I grew up on the edge of a smallish town across from the woods in Northern Ontario. My parents both deeply valued kindness and generosity and as such worked to instil the same values into their children. My father, the son of a selfish mean man and a proud nurturing woman, used to think money was evil. My mother, daughter of a tortured, chaotic man and a proud jokester of a woman, had a deep fear of life. From my eyes, they were highly motivated to protect us from suffering and pain. My siblings and I all had a surprising amount of freedom and trust from our dear parents. I grew up with tonnes of kids and played outside as much as the school would allow. No school, we were outside. I enjoyed climbing as high as physics would let me on tree tops, attempting to outrun the boys and replenished my young soul by playing mommy with my dolls.
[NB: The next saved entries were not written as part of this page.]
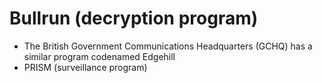 * Bullrun (decryption program)

- The British Government Communications Headquarters (GCHQ) has a similar program codenamed Edgehill
- PRISM (surveillance program)
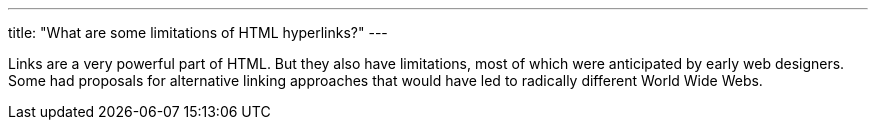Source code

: ---
title: "What are some limitations of HTML hyperlinks?"
---

Links are a very powerful part of HTML.
//
But they also have limitations, most of which were anticipated by early web
designers.
//
Some had proposals for alternative linking approaches that would have led to
radically different World Wide Webs.
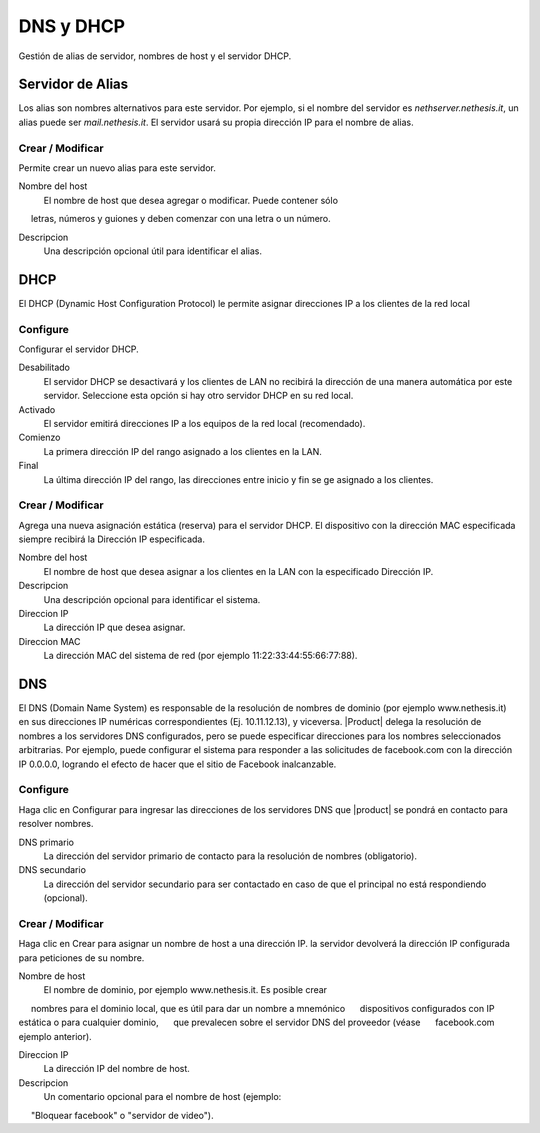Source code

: ============ 
DNS y DHCP 
============ 

Gestión de alias de servidor, nombres de host y el servidor DHCP. 

Servidor de Alias 
================= 

Los alias son nombres alternativos para este servidor. Por ejemplo, si el 
nombre del servidor es *nethserver.nethesis.it*, un alias puede ser 
*mail.nethesis.it*. El servidor usará su propia dirección IP 
para el nombre de alias. 

Crear / Modificar 
--------------------- 

Permite crear un nuevo alias para este servidor. 

Nombre del host
    El nombre de host que desea agregar o modificar. Puede contener sólo
     letras, números y guiones y deben comenzar con una letra o un número.

Descripcion
    Una descripción opcional útil para identificar el alias. 


DHCP 
==== 

El DHCP (Dynamic Host Configuration Protocol) le permite 
asignar direcciones IP a los clientes de la red local 



Configure 
--------- 

Configurar el servidor DHCP. 

Desabilitado
    El  servidor DHCP se desactivará y los clientes de LAN no recibirá la dirección de una manera automática por este servidor. Seleccione esta opción si hay otro servidor DHCP en su red local.

Activado
    El servidor emitirá direcciones IP a los equipos de la red local (recomendado).

Comienzo
    La primera dirección IP del rango asignado a los clientes en la LAN.

Final
    La última dirección IP del rango, las direcciones entre inicio y fin se ge asignado a los clientes.
 

Crear / Modificar 
--------------------- 

Agrega una nueva asignación estática (reserva) para el servidor DHCP. 
El dispositivo con la dirección MAC especificada siempre recibirá la 
Dirección IP especificada. 

Nombre del host
    El nombre de host que desea asignar a los clientes en la LAN con la especificado Dirección IP.

Descripcion
    Una descripción opcional para identificar el sistema.

Direccion IP 
    La dirección IP que desea asignar.

Direccion MAC 
    La dirección MAC del sistema de red (por ejemplo 11:22:33:44:55:66:77:88).


DNS 
=== 

El DNS (Domain Name System) es responsable de la resolución de nombres de dominio
(por ejemplo www.nethesis.it) en sus direcciones IP numéricas correspondientes 
(Ej. 10.11.12.13), y viceversa. |Product| delega la resolución de 
nombres a los servidores DNS configurados, pero se puede especificar direcciones 
para los nombres seleccionados arbitrarias. Por ejemplo, puede configurar el 
sistema para responder a las solicitudes de facebook.com con la dirección IP 
0.0.0.0, logrando el efecto de hacer que el sitio de Facebook inalcanzable.


Configure 
--------- 

Haga clic en Configurar para ingresar las direcciones de los servidores DNS que 
|product| se pondrá en contacto para resolver nombres. 

DNS primario
    La dirección del servidor primario de contacto para la resolución de nombres (obligatorio).

DNS secundario
    La dirección del servidor secundario para ser contactado en caso de que el principal no está respondiendo (opcional). 

Crear / Modificar 
--------------------- 

Haga clic en Crear para asignar un nombre de host a una dirección IP. la 
servidor devolverá la dirección IP configurada para peticiones de su nombre.

Nombre de host
    El nombre de dominio, por ejemplo www.nethesis.it. Es posible crear
     nombres para el dominio local, que es útil para dar un nombre a mnemónico
     dispositivos configurados con IP estática o para cualquier dominio,
     que prevalecen sobre el servidor DNS del proveedor (véase
     facebook.com ejemplo anterior).

Direccion IP
    La dirección IP del nombre de host.

Descripcion
    Un comentario opcional para el nombre de host (ejemplo:
     "Bloquear facebook" o "servidor de video").
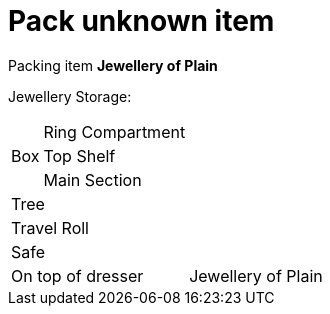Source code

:= Pack unknown item

Packing item *Jewellery of Plain*


Jewellery Storage:

[%autowidth]
|====
.3+| Box | Ring Compartment |   
| Top Shelf |                   
| Main Section |                
2+| Tree |                      
2+| Travel Roll |               
2+| Safe |                      
2+| On top of dresser |         Jewellery of Plain
|====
I loved making people happy and began making my own income as soon as I could to help out.

My cup was always half full – thank you, Mr. Antonio (7th grad teacher), for sharing that metaphor with a bunch or 11 yr olds. I guess I lived in a cocoon. Or, um, well, not really. Both my mom and dad grew up with alcoholic and abusive fathers. They both knew neglect and abuse. My father grew to hate power, my mother compensated by overmanaging everything. Like all normal families, we had problems that we didn’t know we could fix. Important to note – my grandfather, a tortured sensitive soul who let his pain destroy my grandmother’s spirit with his toxic, chaotic temper – taught me how to love and embrace the darkness. Regardless of how sick he was in his spirit, he always had the door to love propped open. I left home and College at 19 to find answers to questions I didn’t yet know I had. Armed with love, and a certainty that magic must be out there – I left my cosy, safe nest. Like Brady, I had a fiercely strong spirit. I met Brady just shorty after my thirtieth birthday.

For both Brady and I, our twenties were full of awesome adventure, discovering new territories, love, risks, missed opportunities, and the unwavering belief that magic is out there.

We met and I swear the world went, “it begins”. Three months after we began dating Brady told me he wanted to marry me and have kids. I said “we’ll see”. 8 months after our first date we moved in together. Shit got real. Brady was incredibly direct, unemotional, impatient and judgmental. I was intolerant, aggressive, heart-broken and judgemental. If my ex and I had brought out the best in each other, Brady and I brought out the worst. Good thing we’re spirited. If it wasn’t for our fire, we would not have been able to listen to the countless mentors we had setting us straight, giving us advice, feedback, and essential reflections. It took three solid years for Brady & I to learn how to love each other. Why did we stay together??? We were committed to love.  Because of love we have faced our ghosts and demons. Instead of being my motivation for force, he is now my biggest reason for surrender. Instead of trying to protect and direct me, he trusts my feminine intuition. The woman with the steel eyes said this once: “love is a verb”. And it is. Actions change everything. Emotions add colour.

After our three years long “holy shit that was crazy but so “fricken good” hump, the momentum of all the work we did to experience joy, peace and rockin’ intimacy in our relationship took off. What was to come after that neither of us could have prepared for.